Relationship between Departure Hour on Bad Weather Days and On Time Departure Flights
Now we will take a look at the flights that were on time on the previously observed days with a high percentage of cancelled or delayed flights. The hypothesis for this data is that the earlier in the day the flight left the more likely it was able to depart on time due to avoiding the bad weather that came later.
on_time_flights <- flights %>%
filter(dep_delay <= 0,
(year == 2013 & month == 2 & day %in% c(8, 9)) |
(year == 2013 & month == 3 & day == 8) |
(year == 2013 & month == 5 & day == 23) |
(year == 2013 & month == 6 & day %in% c(24, 28)) |
(year == 2013 & month == 7 & day %in% c(1, 10, 23)) |
(year == 2013 & month == 9 & day %in% c(2, 12)) |
(year == 2013 & month == 12 & day == 5))
on_time_flights## # A tibble: 3,441 × 19
## year month day dep_time sched_dep_time dep_delay arr_time sched_arr_time
## <int> <int> <int> <int> <int> <dbl> <int> <int>
## 1 2013 12 5 457 500 -3 637 651
## 2 2013 12 5 512 515 -3 753 814
## 3 2013 12 5 527 530 -3 657 706
## 4 2013 12 5 539 540 -1 832 850
## 5 2013 12 5 540 545 -5 822 832
## 6 2013 12 5 544 550 -6 959 1027
## 7 2013 12 5 548 600 -12 738 755
## 8 2013 12 5 551 600 -9 804 810
## 9 2013 12 5 553 600 -7 919 915
## 10 2013 12 5 553 600 -7 645 701
## # ℹ 3,431 more rows
## # ℹ 11 more variables: arr_delay <dbl>, carrier <chr>, flight <int>,
## # tailnum <chr>, origin <chr>, dest <chr>, air_time <dbl>, distance <dbl>,
## # hour <dbl>, minute <dbl>, time_hour <dttm>Scrolling through the dataset we can see that many of the departure times are earlier in the day but let’s make it easier to see by manipulating the dataset more.

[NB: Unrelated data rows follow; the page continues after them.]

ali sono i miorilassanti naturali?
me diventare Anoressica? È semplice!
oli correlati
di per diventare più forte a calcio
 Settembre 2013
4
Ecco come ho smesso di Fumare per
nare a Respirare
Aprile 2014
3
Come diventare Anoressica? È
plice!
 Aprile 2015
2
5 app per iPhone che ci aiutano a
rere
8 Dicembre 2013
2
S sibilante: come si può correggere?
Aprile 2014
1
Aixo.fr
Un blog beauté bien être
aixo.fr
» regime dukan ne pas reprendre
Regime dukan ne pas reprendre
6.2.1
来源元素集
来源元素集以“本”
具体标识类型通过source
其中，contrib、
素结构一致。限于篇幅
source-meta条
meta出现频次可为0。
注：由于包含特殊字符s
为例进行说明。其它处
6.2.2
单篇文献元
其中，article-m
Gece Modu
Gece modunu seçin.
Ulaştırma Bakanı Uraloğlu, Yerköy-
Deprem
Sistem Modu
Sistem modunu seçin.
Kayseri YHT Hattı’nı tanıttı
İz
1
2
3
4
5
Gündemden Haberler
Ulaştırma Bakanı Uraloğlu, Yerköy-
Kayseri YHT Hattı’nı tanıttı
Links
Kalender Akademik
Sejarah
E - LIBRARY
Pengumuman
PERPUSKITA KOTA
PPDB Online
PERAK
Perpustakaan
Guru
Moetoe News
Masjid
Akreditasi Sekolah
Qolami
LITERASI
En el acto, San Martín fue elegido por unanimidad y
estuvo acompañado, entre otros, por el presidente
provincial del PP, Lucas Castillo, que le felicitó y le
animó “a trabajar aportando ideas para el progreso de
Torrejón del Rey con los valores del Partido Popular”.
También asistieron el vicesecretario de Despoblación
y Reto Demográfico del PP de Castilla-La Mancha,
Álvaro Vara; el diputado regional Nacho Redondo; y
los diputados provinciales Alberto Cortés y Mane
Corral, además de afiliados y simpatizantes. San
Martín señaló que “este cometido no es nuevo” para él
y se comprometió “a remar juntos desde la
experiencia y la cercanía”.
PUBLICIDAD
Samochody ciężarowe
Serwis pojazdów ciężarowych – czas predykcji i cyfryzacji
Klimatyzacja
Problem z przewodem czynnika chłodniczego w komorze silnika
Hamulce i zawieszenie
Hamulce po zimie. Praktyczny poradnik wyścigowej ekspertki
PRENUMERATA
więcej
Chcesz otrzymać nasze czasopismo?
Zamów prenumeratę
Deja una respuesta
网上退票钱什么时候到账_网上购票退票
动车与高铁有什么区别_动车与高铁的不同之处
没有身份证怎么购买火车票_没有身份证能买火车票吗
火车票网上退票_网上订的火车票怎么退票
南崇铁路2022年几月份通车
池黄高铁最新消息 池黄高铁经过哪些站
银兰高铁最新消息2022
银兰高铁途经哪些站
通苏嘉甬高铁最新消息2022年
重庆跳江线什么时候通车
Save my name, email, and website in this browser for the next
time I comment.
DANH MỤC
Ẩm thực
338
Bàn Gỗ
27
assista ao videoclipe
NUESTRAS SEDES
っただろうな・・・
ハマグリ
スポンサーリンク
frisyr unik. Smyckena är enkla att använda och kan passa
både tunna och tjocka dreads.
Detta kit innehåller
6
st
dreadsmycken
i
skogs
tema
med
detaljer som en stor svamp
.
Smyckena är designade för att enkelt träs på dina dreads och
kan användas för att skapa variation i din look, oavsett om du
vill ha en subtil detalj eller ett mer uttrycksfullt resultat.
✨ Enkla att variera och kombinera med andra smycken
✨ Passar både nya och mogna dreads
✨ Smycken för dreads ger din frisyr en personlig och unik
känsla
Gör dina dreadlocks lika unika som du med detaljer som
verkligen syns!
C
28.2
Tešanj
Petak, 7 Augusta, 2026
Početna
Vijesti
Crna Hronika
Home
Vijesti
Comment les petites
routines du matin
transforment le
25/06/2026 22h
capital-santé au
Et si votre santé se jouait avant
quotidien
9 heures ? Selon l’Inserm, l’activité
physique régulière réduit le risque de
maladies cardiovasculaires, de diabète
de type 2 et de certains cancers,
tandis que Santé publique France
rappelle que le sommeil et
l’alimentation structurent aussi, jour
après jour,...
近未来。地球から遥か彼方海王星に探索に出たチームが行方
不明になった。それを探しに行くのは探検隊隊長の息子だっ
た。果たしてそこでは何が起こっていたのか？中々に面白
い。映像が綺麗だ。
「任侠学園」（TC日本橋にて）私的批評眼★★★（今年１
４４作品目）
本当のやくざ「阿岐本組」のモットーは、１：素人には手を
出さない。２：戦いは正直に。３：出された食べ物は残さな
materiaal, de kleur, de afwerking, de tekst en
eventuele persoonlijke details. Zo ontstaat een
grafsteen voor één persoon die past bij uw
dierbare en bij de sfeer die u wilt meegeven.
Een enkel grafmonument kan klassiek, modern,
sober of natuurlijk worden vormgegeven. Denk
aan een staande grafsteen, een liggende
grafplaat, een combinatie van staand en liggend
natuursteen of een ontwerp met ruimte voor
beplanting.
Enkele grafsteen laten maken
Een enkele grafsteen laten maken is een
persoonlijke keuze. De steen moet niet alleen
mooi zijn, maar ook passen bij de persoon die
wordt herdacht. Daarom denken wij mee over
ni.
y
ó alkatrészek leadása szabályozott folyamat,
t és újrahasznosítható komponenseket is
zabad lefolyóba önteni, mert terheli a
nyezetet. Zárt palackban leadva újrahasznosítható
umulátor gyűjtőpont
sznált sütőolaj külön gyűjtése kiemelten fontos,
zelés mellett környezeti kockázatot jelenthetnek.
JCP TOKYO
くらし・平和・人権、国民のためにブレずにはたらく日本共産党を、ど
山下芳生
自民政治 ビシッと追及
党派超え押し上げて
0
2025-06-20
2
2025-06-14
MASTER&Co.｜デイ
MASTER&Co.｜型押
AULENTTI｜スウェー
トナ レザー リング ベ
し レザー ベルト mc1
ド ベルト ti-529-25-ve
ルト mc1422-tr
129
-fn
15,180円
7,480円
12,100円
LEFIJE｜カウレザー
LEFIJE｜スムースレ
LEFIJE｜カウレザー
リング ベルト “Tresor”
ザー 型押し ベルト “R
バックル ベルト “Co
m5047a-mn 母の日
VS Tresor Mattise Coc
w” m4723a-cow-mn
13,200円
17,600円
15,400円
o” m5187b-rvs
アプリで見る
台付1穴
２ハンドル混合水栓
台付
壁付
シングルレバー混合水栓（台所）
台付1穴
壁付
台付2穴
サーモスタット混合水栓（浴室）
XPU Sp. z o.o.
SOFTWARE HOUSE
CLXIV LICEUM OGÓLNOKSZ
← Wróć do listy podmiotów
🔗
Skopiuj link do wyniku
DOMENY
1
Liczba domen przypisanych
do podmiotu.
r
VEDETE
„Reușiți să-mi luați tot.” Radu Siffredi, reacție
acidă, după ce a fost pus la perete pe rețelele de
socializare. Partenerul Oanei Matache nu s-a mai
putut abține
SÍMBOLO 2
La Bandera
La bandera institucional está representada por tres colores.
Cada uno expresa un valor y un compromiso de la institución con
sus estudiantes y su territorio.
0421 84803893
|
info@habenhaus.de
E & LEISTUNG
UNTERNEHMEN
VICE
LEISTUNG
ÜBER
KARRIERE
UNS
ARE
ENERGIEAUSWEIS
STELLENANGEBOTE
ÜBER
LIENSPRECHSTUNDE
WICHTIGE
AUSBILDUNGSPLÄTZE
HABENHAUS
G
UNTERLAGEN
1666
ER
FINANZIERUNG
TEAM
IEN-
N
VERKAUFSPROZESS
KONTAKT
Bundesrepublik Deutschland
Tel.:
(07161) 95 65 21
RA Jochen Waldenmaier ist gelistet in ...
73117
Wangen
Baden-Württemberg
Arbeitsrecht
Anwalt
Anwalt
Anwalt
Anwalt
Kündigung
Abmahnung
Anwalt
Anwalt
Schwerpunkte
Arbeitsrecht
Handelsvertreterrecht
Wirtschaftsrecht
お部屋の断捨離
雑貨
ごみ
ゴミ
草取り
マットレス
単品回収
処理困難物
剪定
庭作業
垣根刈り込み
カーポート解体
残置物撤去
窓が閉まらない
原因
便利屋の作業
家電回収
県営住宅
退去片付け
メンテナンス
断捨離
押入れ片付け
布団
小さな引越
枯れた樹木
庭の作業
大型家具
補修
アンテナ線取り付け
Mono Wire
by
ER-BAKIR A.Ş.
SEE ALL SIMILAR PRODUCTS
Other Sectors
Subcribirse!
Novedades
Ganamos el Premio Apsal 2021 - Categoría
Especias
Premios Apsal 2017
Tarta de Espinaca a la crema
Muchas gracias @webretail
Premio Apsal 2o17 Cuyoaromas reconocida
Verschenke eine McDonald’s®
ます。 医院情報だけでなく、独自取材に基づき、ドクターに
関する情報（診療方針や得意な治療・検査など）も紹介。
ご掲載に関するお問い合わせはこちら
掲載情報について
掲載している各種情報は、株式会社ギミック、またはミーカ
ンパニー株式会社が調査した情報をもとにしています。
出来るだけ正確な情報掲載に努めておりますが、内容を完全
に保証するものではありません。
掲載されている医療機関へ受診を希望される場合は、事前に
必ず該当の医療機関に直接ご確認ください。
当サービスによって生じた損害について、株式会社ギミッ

average_departure_hour <- flights %>%
filter(dep_delay <= 0,
(year == 2013 & month == 2 & day %in% c(8, 9)) |
(year == 2013 & month == 3 & day == 8) |
(year == 2013 & month == 5 & day == 23) |
(year == 2013 & month == 6 & day %in% c(24, 28)) |
(year == 2013 & month == 7 & day %in% c(1, 10, 23)) |
(year == 2013 & month == 9 & day %in% c(2, 12)) |
(year == 2013 & month == 12 & day == 5)) %>%
mutate(hour = sched_dep_time %/% 100) %>%
group_by(year, month, day) %>%
summarise(avg_hour = mean(hour))
average_departure_hour## # A tibble: 12 × 4
## # Groups: year, month [7]
## year month day avg_hour
## <int> <int> <int> <dbl>
## 1 2013 2 8 8.86
## 2 2013 2 9 17.0
## 3 2013 3 8 10.2
## 4 2013 5 23 9.45
## 5 2013 6 24 9.82
## 6 2013 6 28 10.1
## 7 2013 7 1 9.43
## 8 2013 7 10 9.60
## 9 2013 7 23 10.0
## 10 2013 9 2 9.85
## 11 2013 9 12 9.03
## 12 2013 12 5 10.1This dataset shows the average departure hour of each on-time departure flight. This confirms our hypothesis that most left in the morning or afternoon at the latest if they were on time. However, February 9th has a much later average departure hour of around 5 PM than the others. This is likely due to the fact that the storm from the 8th continued into the morning of the 9th, only clearing up in the evening of the 9th.
Conclusion
In summary, we can conclude that the days in 2013 with at least 35% of flights canceled or delayed by an hour or more were indeed due to poor weather conditions. We also discovered the worst time to travel was at 9 PM due to the highest percentage of delays or cancellations. Lastly, we found that many of the days with poor weather conditions still had a number of flights that departed on time, but nearly all of these flights were in the morning.